• [TASK PROMPT]: Omit the pictures and reproduce the rest of the listing exactly.

• [AVAILABLE RECORDS]:
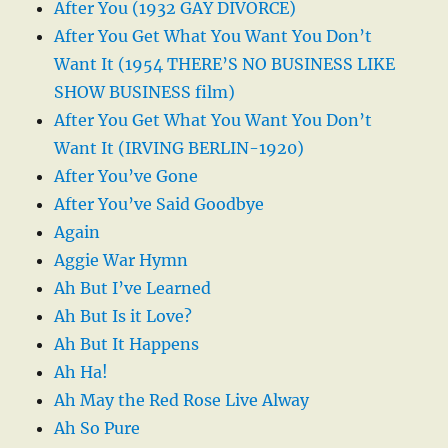
After You (1932 GAY DIVORCE)
After You Get What You Want You Don’t
Want It (1954 THERE’S NO BUSINESS LIKE
SHOW BUSINESS film)
After You Get What You Want You Don’t
Want It (IRVING BERLIN-1920)
After You’ve Gone
After You’ve Said Goodbye
Again
Aggie War Hymn
Ah But I’ve Learned
Ah But Is it Love?
Ah But It Happens
Ah Ha!
Ah May the Red Rose Live Alway
Ah So Pure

• [OUTPUT OF THE TASK]:
After You (1932 GAY DIVORCE)
After You Get What You Want You Don’t
Want It (1954 THERE’S NO BUSINESS LIKE
SHOW BUSINESS film)
After You Get What You Want You Don’t
Want It (IRVING BERLIN-1920)
After You’ve Gone
After You’ve Said Goodbye
Again
Aggie War Hymn
Ah But I’ve Learned
Ah But Is it Love?
Ah But It Happens
Ah Ha!
Ah May the Red Rose Live Alway
Ah So Pure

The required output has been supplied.